Several years ago, when my oldest granddaughter was in 3rd grade she brought home what appeared to be a stick. In reality, it was Arbor Day and all the children were given a tree to plant and watch it grow. My granddaughter asked her Pappy (me) to help her plant the “stick.” With much doubt that anything would ever grow from that stick, we planted it, watered it, and waited to see what happened.
Eventually, the stick did begin to grow. In the coming months, the stick became a beautiful Tulip Poplar tree which, by the way, is the Indiana State Tree. After several years of watching the tree grow, I realized we had planted the tree in a spot where it would very soon rise into the electrical lines above it. Reluctantly, I decided the tree must go. So, it was cut down. But, the stump remained.
Over time, I began to notice sprouts coming out of the stump. Those sprouts eventually began to become a tree again. It is now maintained, not as a tree, but as a bush, kept trimmed, usually, to a height no more than about 4 feet.
As I reflect on the life of this insignificant little stick which seemed to have no life, I am reminded of the new life we are promised as we plant our lives in Jesus Christ. The Apostle Paul, writes to Christians in Rome, these words: "We were therefore buried with Him through baptism into death, in order that, just as Christ was raised from the dead through the glory of the Father, so we too may live a new way of life.

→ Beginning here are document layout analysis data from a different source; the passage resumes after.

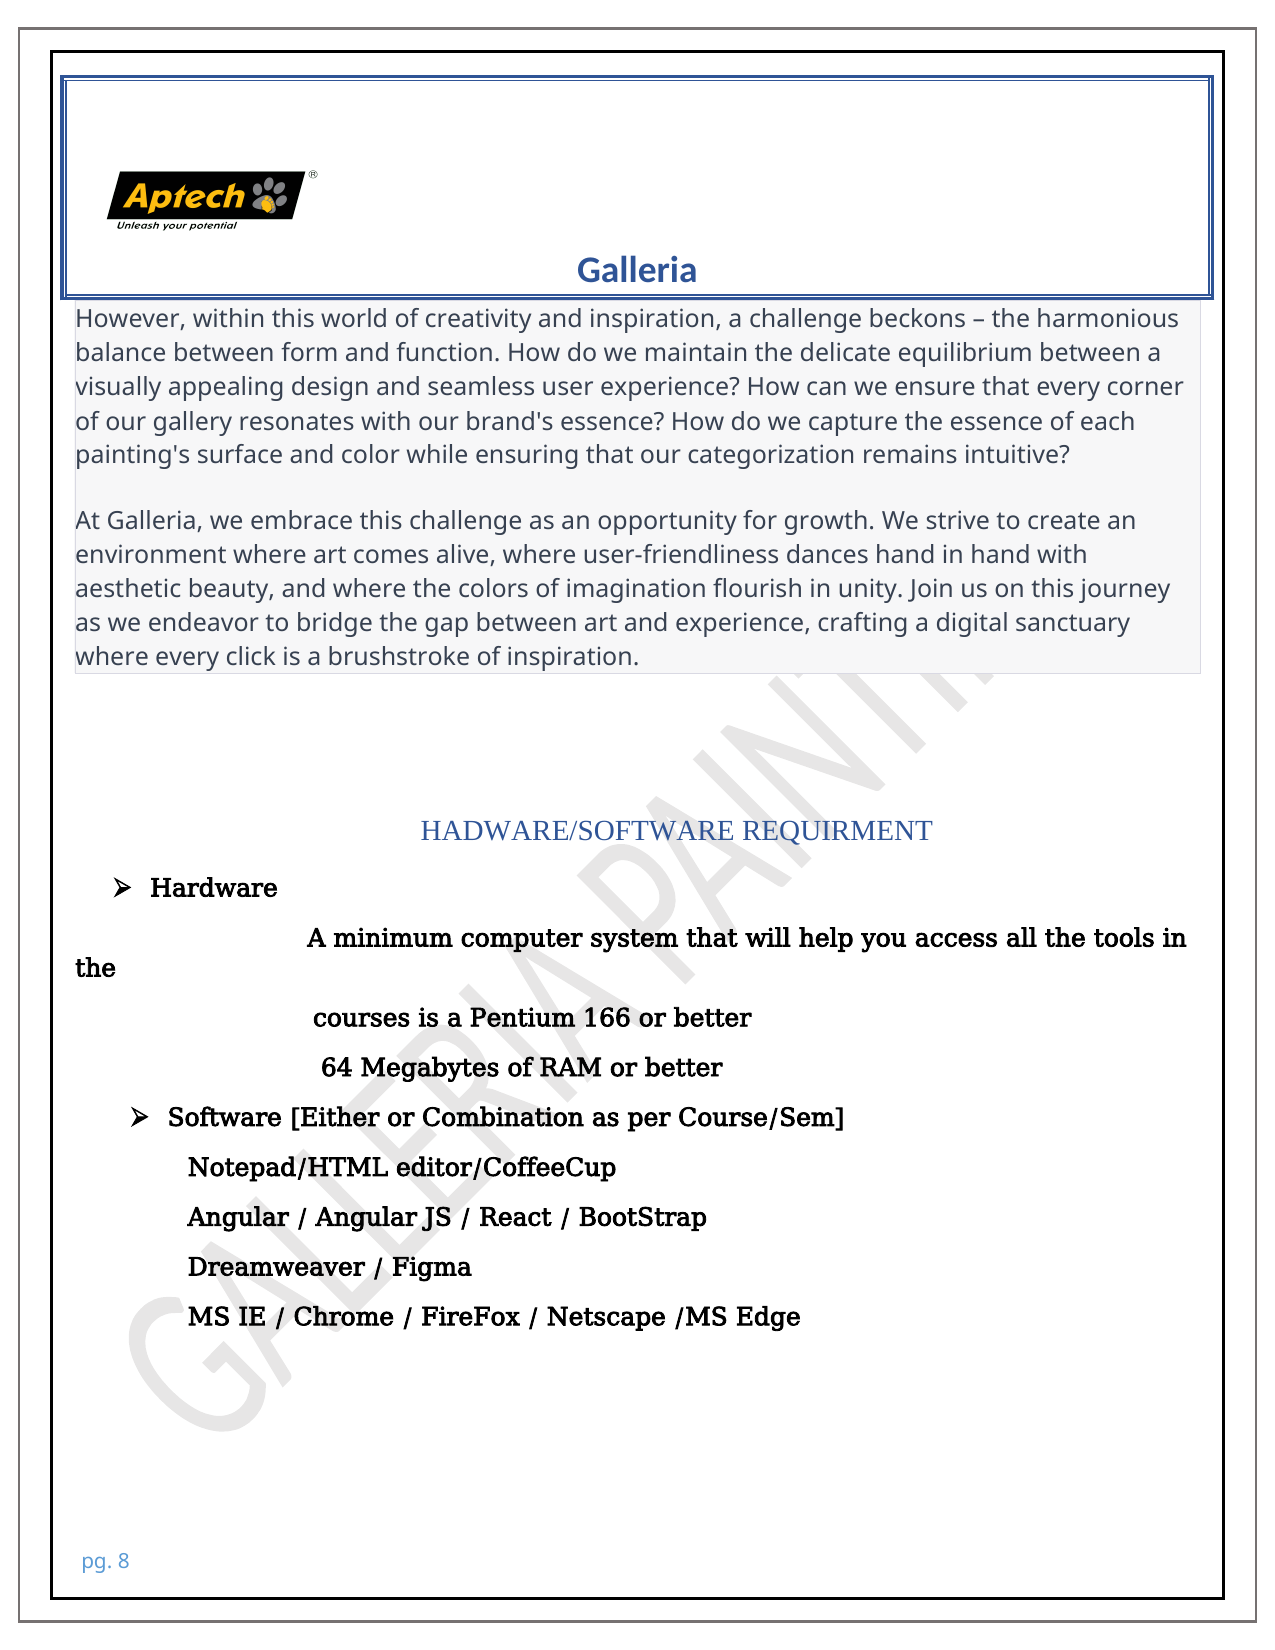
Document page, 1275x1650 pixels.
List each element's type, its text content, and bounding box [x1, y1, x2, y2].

list Hardware [112, 872, 1191, 902]
text 64 Megabytes of RAM or better [75, 1051, 1191, 1081]
text courses is a Pentium 166 or better [75, 1001, 1191, 1031]
list Software [Either or Combination as per Course/Sem] [130, 1101, 1191, 1131]
text Angular / Angular JS / React / BootStrap [187, 1201, 1191, 1231]
text Notepad/HTML editor/CoffeeCup [187, 1151, 1191, 1181]
text MS IE / Chrome / FireFox / Netscape /MS Edge [187, 1300, 1191, 1330]
picture [75, 118, 349, 283]
text Dreamweaver / Figma [187, 1251, 1191, 1281]
text HADWARE/SOFTWARE REQUIRMENT [75, 813, 1200, 847]
text A minimum computer system that will help you access all the tools in the [75, 922, 1191, 982]
text At Galleria, we embrace this challenge as an opportunity for growth. We strive to create an environment where art comes alive, where user-friendliness dances hand in hand with aesthetic beauty, and where the colors of imagination flourish in unity. Join us on this journey as we endeavor to bridge the gap between art and experience, crafting a digital sanctuary where every click is a brushstroke of inspiration. [76, 502, 1200, 673]
text However, within this world of creativity and inspiration, a challenge beckons – the harmonious balance between form and function. How do we maintain the delicate equilibrium between a visually appealing design and seamless user experience? How can we ensure that every corner of our gallery resonates with our brand's essence? How do we capture the essence of each painting's surface and color while ensuring that our categorization remains intuitive? [76, 301, 1200, 471]
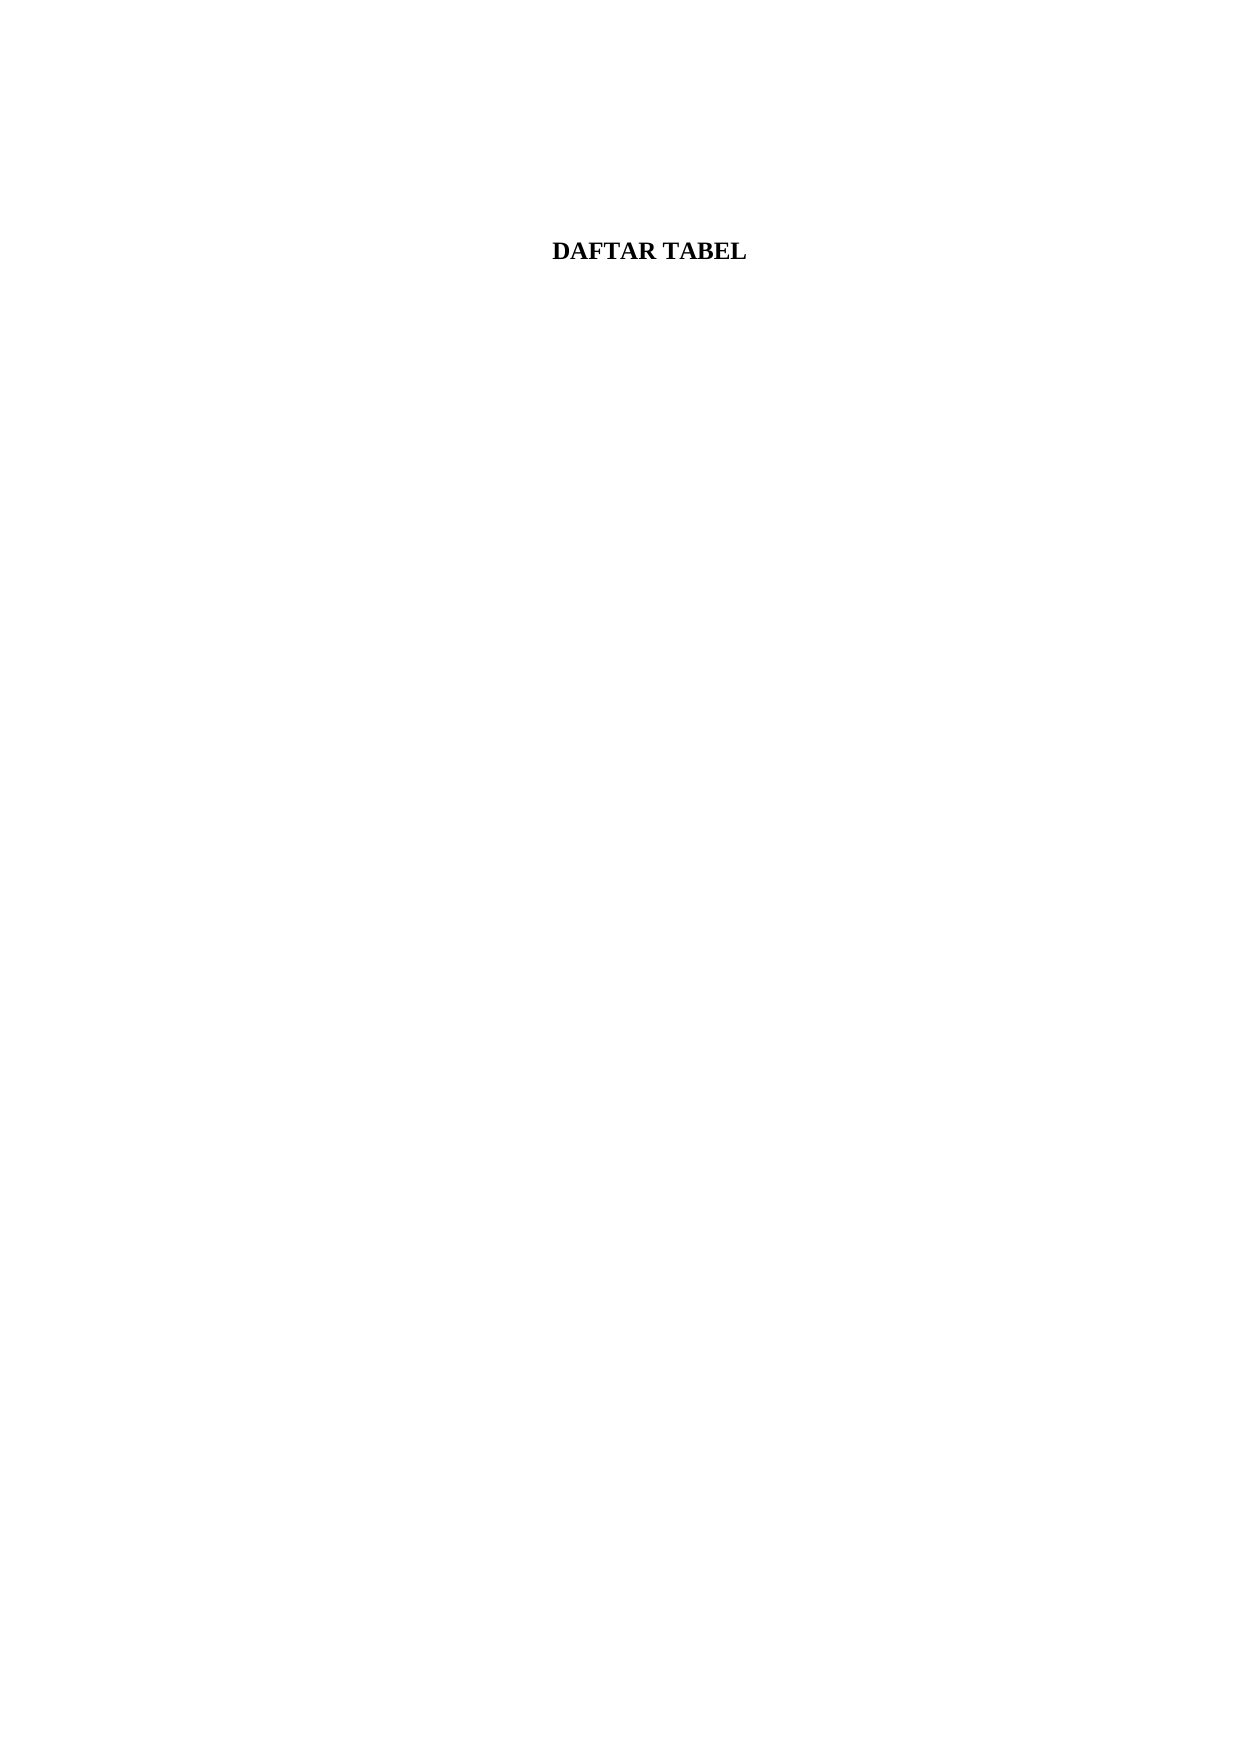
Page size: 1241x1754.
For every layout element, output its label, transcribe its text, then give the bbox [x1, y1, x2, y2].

subtitle DAFTAR TABEL [236, 236, 1063, 265]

If we have been united with Him in His death, we will certainly also be united with Him in His resurrection."
What an undeserved, immeasurable promise we have because of Jesus’ sacrifice, his death, burial and resurrection. That promise that a life planted, watered, and growing in Christ, will never experience eternal death. That promise is that we, like our Lord, Jesus Christ, though we die, we will live again. And, not only live again but live eternally in His presence.